Il successo della serie tv The Queen’s Gambit, in italiano La regina degli scacchi, è ampiamente meritato. Regia e fotografia sono impeccabili, la colonna sonora è particolarmente azzeccata e i costumi, realizzati da Gabriele Binder ispirandosi ai modelli di Pierre Cardin e Balenciaga, sono già cult. Anche l’aspetto tecnico è stato curato nei minimi dettagli, affidando la coreografia delle partite all’ex campione russo Garry Kasparov e all’allenatore Bruce Pandolfini.

E se anche non sapeste distinguere un pedone da un alfiere, rimane una serie godibilissima grazie alla bravura di Anya Taylor-Joy.

Vita struggente di un formidabile genio

All’età di otto anni, la piccola Beth Harmon (Isla Johnston, poi Anya Taylor-Joy) sopravvive senza un graffio all’incidente d’auto che ha ucciso sua madre. Appena arrivata in orfanotrofio il suo passato scompare: i capelli sono brutalmente accorciati, il suo vestito sostituito con uniformi inamidate, il suo lutto accantonato per fare spazio a un futuro migliore, all’insegna della preghiera e della fede.
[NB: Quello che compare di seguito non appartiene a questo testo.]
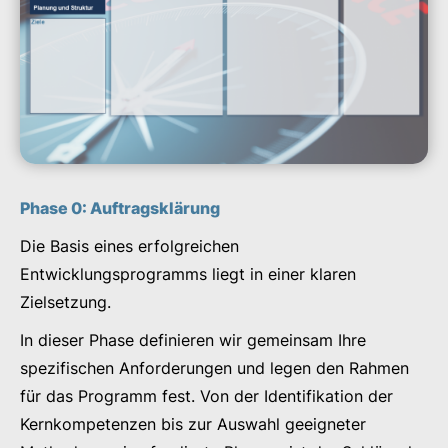
Phase 0: Auftragsklärung
Die Basis eines erfolgreichen
Entwicklungsprogramms liegt in einer klaren
Zielsetzung.
In dieser Phase definieren wir gemeinsam Ihre
spezifischen Anforderungen und legen den Rahmen
für das Programm fest. Von der Identifikation der
Kernkompetenzen bis zur Auswahl geeigneter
E della fiducia nel cocktail di sedativi e vitamine somministrato alle giovani ospiti per aiutarle a imboccare la strada della docilità. Nel giro di un anno Beth impara ad aggirare tutte le regole, conservando le pillole più interessanti per la sera dietro consiglio della sua prima e unica amica, Jolene (Moses Ingram) e sgattaiolando ogni volta che può nel seminterrato per strappare lezioni di scacchi al custode, il burbero Mr. Schaibel (Bill Camp), il primo a riconoscere il suo immenso talento. La tanto agognata adozione arriva quando Beth è ormai quindicenne, ma il primo impatto con la sua nuova vita è piuttosto deludente. Tutto cambia quando si iscrive al suo primo torneo, iniziando una parabola ascendente che la porterà a scontrarsi con i campioni. Al successo si accompagnerà una spiccata tendenza all’autodistruzione, alimentata da tormenti interiori e profonda solitudine.

Imperfetta e vincente

Dal punto di vista della competizione la trama non riserverà forse grandi sorprese, ma la sua protagonista resta indimenticabile. È raro trovare un personaggio femminile a cui sia concesso di prendersi quello che vuole quando vuole, scrive Indie Wire, libera di lasciarsi dietro una scia di cuori spezzati, di godersi il sesso senza troppi rimorsi di coscienza, di essere scostante e utilitarista con la stessa naturalezza con cui mostra la sua fragilità. Gran parte del merito va all’autore dell’omonimo romanzo a cui la serie è ispirata, Walter Tevis, che descrive il microcosmo degli scacchi come un ambiente ferocemente competitivo. Nella prefazione all’edizione italiana (Minimum Fax), Tommaso Pincio definisce Beth Harmon “una campionessa di aggressività repressa”, un’eterna outsider, prigioniera del suo talento e costantemente delusa dalle sue incursioni nel mondo reale. Anya Taylor-Joy è riuscita a renderle giustizia, esprimendo la vulnerabilità di Beth attraverso la sua rabbia e scegliendo per lei il caschetto rosso che la fa risaltare in mezzo alla folla come un’aliena. L’attrice aveva già avuto modo di farsi notare in Peaky Blinders e Split (2016), ma se amate i period drama non potete perdervi la sua interpretazione in Emma (2020), disponibile per il noleggio su piattaforme come Rakuten e Infinity.